Dra. Patrícia Salles - Indicada para obesidade grau 3 ou grau 2 (quando associada a comorbidades, ou seja, a complicações da obesidade).

Não deve ser realizada em cinco situações:

1 - Paciente que não coopere com o tratamento;

2- Pacientes com doenças gastrointestinais em atividades (doenças inflamatórias etc.)

3-Pacientes com doenças em estado final (como câncer etc.);

4-Usuários de drogas ilícitas (tóxicos, alcoólatras etc.);

5-Portadores de doenças psiquiátricas. 

É hoje a cirurgia mais realizada no mundo ocidental. Somente nos EUA são realizadas em torno de 350.000 cirurgias por ano. 

O paciente tem que ter uma avaliação clínica, nutricional e psicológica completa.Tem que ter um acompanhamento clínico e nutricional por toda a vida.

Existem vários tipo de cirurgias bariátricas, porém a mais usada atualmente é a cirurgia de Capela. 

Esses pacientes apresentam, após a cirurgia, deficiências de micronutrientes (ferro, vitamina B12 e D, folatos, cálcio e outros nutrientes), que têm que ser repostos por toda vida.

Essa cirurgia pode, até certo ponto, "curar" diabetes, hipertensão e outras doenças associadas a obesidade. Sou totalmente a favor dessa cirurgia, desde quando bem indicada, pois, muitas vezes, é a única chance de algumas pessoas voltarem a viver.

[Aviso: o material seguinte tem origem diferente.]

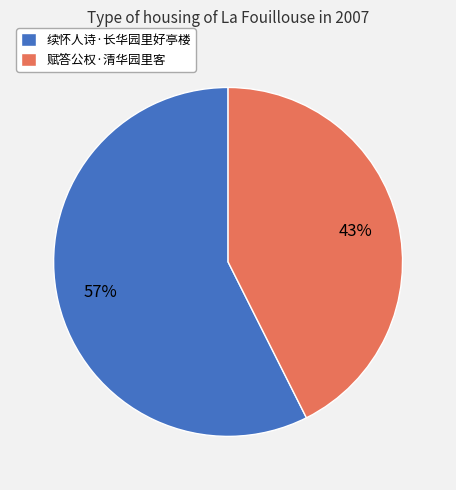

Rank the categories by value from lowest to highest.

赋答公权·清华园里客, 续怀人诗·长华园里好亭楼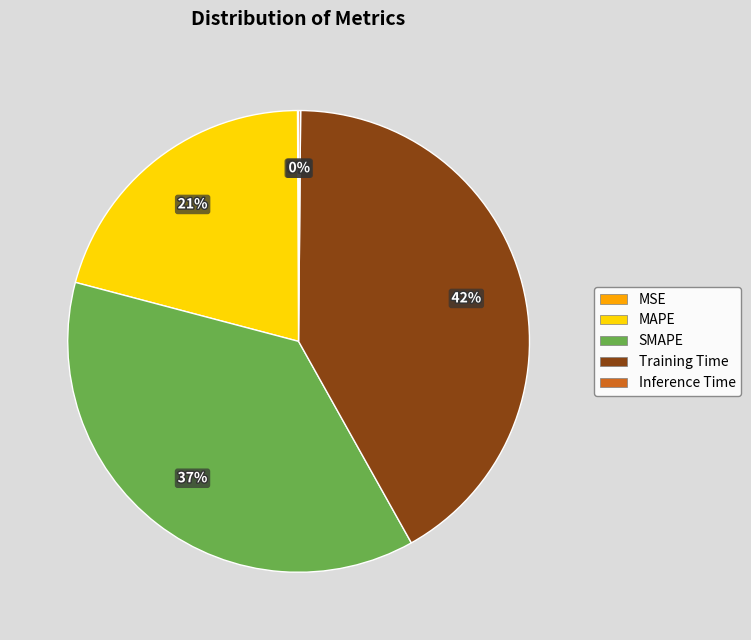

Which slice is the largest?

Training Time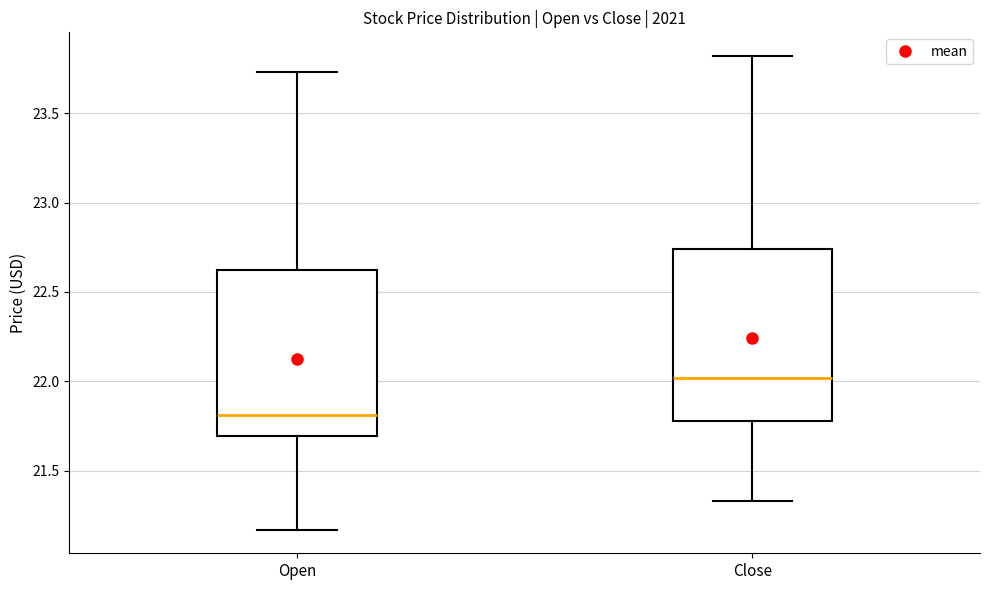

Reading left to right, read every box against the y-axis: the position of its median line, the range the box covers, and the ends of its whiskers. The values are not printed on the chart, so give them approximately, as read against the axis.

Open: median 21.80, box 21.70 to 22.65, whiskers 21.15 to 23.75
Close: median 22.00, box 21.80 to 22.75, whiskers 21.35 to 23.80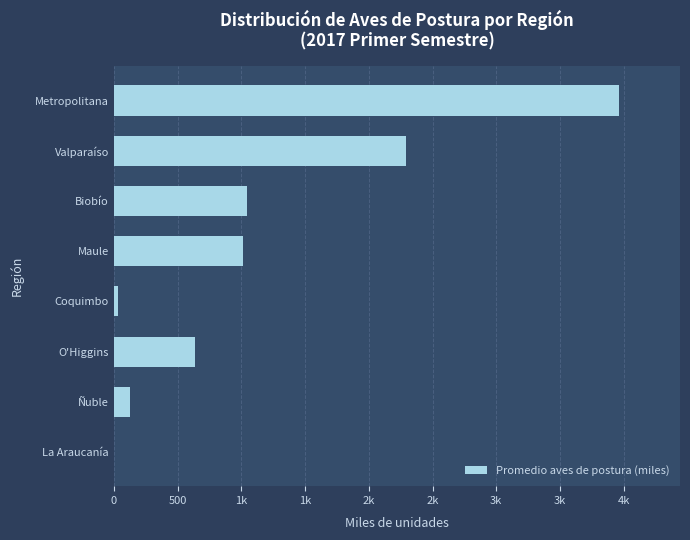

How many bars are there in total?

8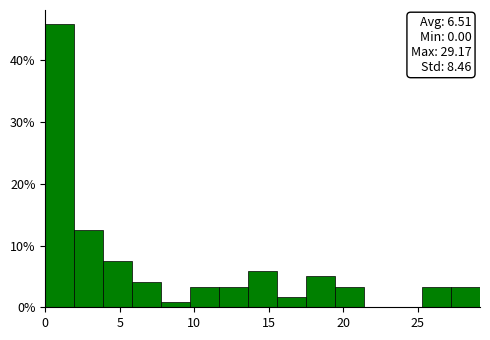

Read against the x-axis, roughly where is the centre of the tallest bar?

1.0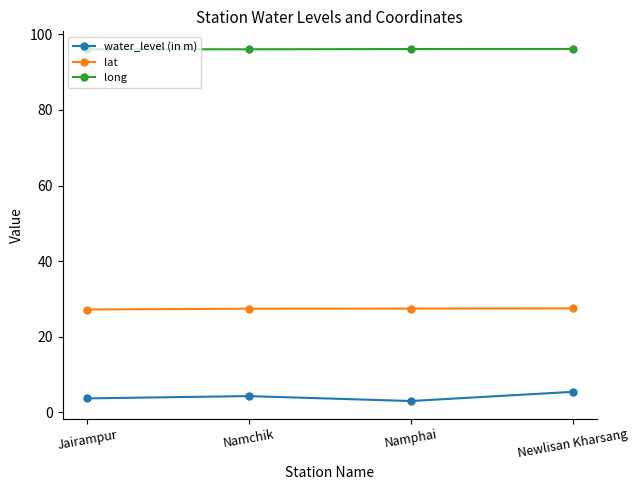

Which series has the widest spread of values?

water_level (in m)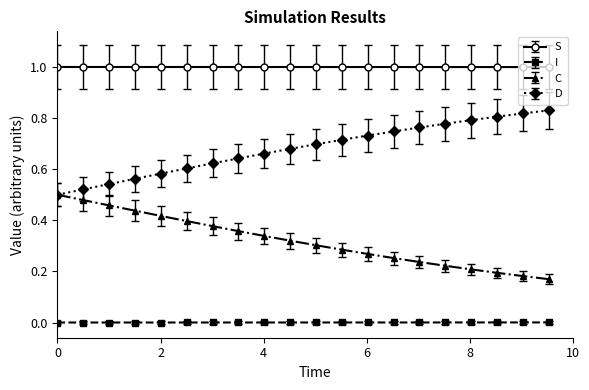

List the series in order of their peak value, lowest first.

I, C, D, S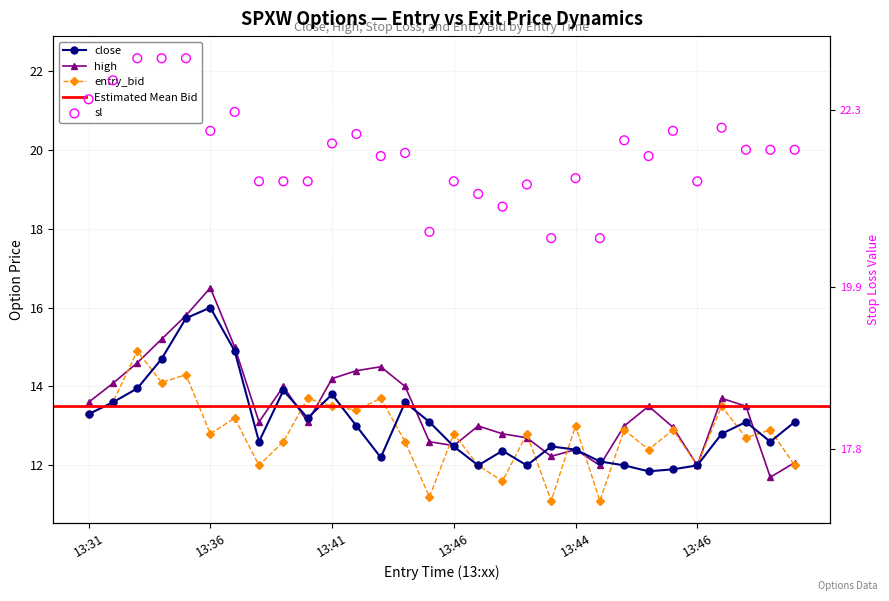

Which series contains the lowest Y value?

entry_bid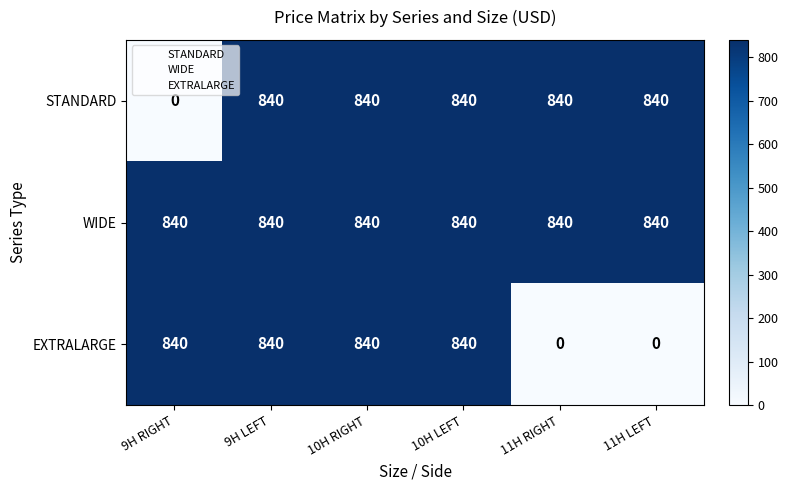

At how many categories does at least one series exceed 405?

6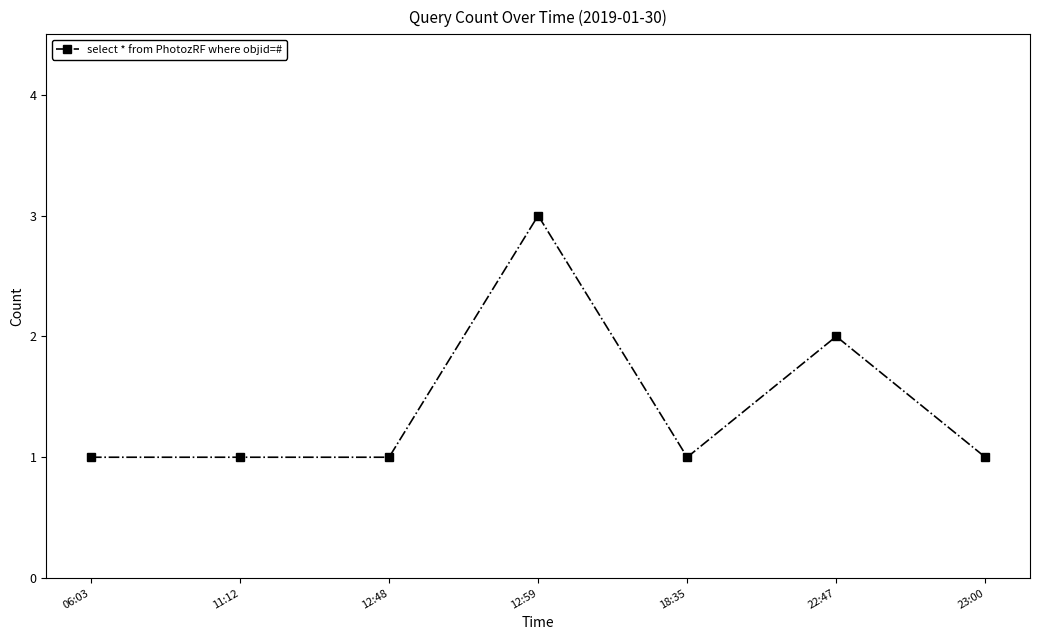

True or false: the data shows 1 at 12:59.

False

A sociedade encara o obeso muitas vezes de maneira pejorativa: é gordo porque é preguiçoso, não tem força de vontade etc. 

A coisa mais importante em obesidade é fazer a profilaxia desde quando a criança nasce. Nossas crianças estão se tornando obesas. Criança obesa vai ser adulto obeso e obesidade traz grande sofrimento emocional, além de grande número de doenças.